*Your task*: When the word "linecap" appears in a line of the data below, list that line.

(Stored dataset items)
▽
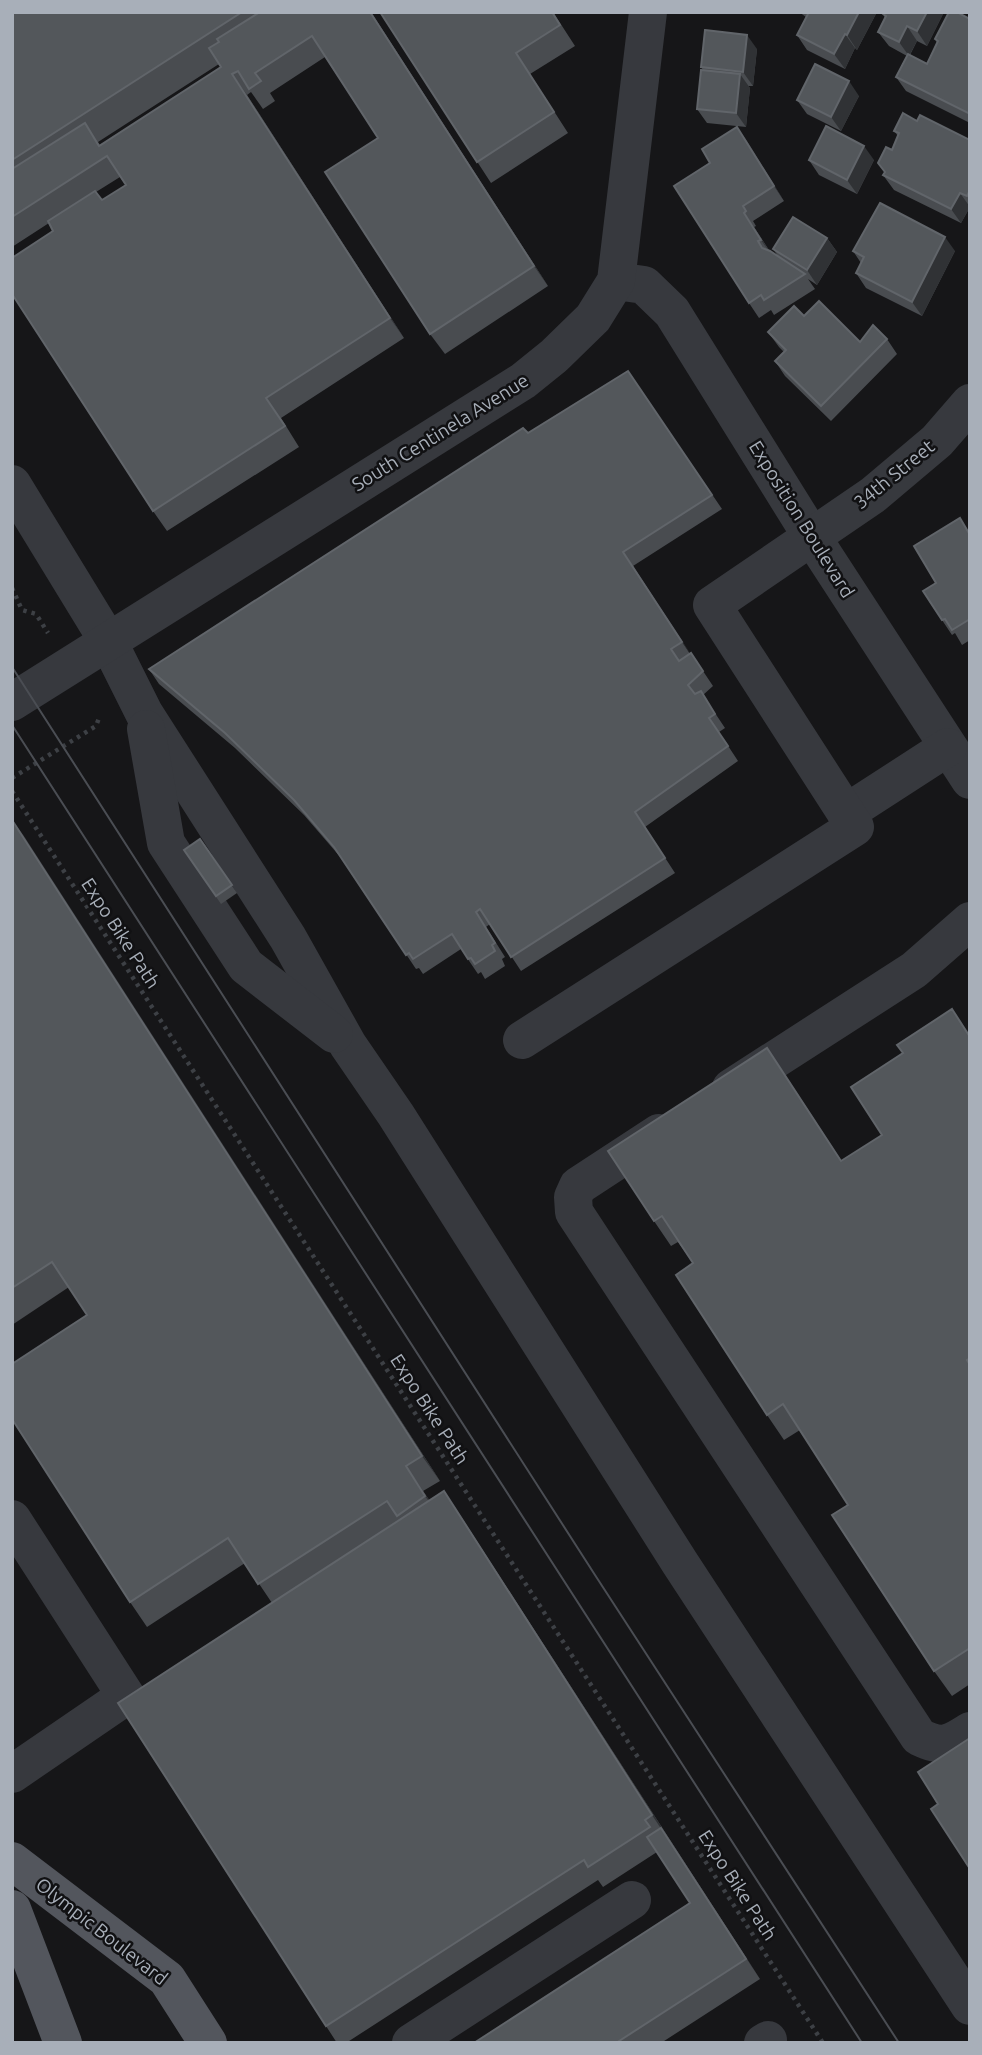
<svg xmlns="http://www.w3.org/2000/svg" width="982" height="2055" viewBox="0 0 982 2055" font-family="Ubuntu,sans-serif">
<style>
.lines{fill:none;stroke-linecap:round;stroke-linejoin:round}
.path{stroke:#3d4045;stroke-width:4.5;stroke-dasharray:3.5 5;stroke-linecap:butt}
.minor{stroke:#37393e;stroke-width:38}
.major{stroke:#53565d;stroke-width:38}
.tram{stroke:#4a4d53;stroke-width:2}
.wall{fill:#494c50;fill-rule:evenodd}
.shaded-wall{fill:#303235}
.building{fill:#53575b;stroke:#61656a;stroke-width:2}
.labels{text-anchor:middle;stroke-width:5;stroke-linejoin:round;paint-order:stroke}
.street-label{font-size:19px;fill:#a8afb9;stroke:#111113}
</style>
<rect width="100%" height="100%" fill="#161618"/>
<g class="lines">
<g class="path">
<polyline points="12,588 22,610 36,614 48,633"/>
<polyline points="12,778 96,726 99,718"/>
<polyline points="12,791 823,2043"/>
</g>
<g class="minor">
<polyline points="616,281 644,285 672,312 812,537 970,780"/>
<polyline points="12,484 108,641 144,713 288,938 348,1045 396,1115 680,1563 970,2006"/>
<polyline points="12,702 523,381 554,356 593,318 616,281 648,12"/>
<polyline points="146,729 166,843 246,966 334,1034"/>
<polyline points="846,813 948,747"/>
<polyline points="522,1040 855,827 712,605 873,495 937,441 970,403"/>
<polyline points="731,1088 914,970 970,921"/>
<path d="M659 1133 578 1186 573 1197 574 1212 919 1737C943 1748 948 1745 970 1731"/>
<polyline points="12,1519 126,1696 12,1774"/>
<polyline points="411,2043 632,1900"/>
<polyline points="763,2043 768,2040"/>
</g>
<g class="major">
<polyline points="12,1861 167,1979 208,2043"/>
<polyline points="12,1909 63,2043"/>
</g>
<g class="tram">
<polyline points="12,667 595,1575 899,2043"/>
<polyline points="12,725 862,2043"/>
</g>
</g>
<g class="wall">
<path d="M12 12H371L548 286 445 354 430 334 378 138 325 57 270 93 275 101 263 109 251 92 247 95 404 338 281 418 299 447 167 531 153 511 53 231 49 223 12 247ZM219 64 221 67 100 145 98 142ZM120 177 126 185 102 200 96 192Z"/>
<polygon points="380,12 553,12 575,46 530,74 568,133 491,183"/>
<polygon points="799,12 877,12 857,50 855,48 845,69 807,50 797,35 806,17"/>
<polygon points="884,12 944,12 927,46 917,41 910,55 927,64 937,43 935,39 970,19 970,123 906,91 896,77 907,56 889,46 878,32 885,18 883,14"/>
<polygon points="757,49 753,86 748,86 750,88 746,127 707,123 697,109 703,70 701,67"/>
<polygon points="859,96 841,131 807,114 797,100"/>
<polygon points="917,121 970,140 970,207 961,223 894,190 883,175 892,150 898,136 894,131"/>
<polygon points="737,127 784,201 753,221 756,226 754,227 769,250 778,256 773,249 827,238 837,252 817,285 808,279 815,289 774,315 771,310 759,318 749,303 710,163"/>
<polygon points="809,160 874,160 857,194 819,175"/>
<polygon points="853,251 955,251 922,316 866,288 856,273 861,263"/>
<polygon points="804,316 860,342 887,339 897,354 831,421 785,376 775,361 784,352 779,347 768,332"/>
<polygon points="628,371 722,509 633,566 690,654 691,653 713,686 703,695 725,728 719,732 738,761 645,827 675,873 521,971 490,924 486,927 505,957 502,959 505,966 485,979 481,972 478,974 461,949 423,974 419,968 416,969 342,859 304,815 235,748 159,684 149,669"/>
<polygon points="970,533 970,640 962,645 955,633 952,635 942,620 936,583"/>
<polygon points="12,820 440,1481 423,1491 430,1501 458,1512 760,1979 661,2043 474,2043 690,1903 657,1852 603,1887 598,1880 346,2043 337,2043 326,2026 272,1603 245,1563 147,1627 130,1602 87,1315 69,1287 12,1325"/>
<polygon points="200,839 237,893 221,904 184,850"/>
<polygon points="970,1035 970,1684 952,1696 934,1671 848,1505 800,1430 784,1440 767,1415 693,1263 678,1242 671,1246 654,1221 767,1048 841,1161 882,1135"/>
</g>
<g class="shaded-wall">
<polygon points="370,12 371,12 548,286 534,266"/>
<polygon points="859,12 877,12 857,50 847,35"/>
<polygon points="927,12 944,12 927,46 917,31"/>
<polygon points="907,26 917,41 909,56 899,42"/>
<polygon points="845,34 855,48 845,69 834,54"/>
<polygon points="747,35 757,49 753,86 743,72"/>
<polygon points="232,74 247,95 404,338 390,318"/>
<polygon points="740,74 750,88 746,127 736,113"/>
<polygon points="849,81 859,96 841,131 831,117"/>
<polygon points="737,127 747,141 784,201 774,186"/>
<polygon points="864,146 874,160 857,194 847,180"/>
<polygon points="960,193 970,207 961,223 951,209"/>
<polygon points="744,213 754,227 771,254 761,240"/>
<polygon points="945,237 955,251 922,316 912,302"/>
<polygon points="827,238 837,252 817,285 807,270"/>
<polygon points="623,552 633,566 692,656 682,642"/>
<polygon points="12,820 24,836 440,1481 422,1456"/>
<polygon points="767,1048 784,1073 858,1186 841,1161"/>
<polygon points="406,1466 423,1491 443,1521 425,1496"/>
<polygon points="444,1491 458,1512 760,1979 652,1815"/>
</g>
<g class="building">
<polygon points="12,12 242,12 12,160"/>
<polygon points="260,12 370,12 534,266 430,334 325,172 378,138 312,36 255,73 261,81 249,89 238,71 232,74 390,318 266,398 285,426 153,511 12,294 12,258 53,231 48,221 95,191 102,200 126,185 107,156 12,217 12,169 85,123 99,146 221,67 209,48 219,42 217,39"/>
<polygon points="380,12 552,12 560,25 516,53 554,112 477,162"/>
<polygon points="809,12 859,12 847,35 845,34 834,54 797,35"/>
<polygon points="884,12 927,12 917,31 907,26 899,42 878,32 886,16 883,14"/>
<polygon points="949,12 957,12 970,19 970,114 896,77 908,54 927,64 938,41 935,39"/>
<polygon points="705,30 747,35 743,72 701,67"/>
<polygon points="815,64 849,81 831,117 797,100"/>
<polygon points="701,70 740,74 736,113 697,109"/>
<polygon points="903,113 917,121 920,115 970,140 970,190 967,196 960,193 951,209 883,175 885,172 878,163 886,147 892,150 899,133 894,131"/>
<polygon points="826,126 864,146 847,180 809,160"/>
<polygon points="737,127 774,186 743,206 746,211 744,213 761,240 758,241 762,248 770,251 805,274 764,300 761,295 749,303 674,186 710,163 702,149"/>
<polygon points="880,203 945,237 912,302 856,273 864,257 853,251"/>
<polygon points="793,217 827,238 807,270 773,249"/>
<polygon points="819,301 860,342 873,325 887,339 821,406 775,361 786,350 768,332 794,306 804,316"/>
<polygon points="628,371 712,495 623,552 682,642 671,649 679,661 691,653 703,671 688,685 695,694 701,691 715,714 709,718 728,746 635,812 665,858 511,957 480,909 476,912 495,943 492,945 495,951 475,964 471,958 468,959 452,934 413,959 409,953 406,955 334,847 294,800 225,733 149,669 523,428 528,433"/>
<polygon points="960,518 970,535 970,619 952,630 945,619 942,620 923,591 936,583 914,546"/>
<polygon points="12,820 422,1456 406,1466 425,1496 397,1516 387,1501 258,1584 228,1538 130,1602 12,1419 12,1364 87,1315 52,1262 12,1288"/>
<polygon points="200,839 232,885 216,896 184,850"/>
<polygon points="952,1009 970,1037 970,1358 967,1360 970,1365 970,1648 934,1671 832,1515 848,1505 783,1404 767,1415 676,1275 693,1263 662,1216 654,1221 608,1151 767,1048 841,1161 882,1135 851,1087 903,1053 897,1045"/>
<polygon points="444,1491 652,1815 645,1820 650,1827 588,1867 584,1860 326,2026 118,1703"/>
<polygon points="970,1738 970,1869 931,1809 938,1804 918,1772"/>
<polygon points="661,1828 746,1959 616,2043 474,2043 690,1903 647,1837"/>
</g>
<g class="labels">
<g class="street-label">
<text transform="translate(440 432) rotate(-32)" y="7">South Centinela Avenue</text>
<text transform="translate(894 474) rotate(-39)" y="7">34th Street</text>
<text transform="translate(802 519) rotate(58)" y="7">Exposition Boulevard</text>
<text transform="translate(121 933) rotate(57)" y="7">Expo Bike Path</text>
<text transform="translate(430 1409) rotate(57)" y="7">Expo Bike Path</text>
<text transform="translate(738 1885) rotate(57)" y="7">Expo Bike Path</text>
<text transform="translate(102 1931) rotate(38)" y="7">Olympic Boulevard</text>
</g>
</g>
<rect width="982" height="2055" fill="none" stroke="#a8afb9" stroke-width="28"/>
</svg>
△
*Response to this task*:
.lines{fill:none;stroke-linecap:round;stroke-linejoin:round}
.path{stroke:#3d4045;stroke-width:4.5;stroke-dasharray:3.5 5;stroke-linecap:butt}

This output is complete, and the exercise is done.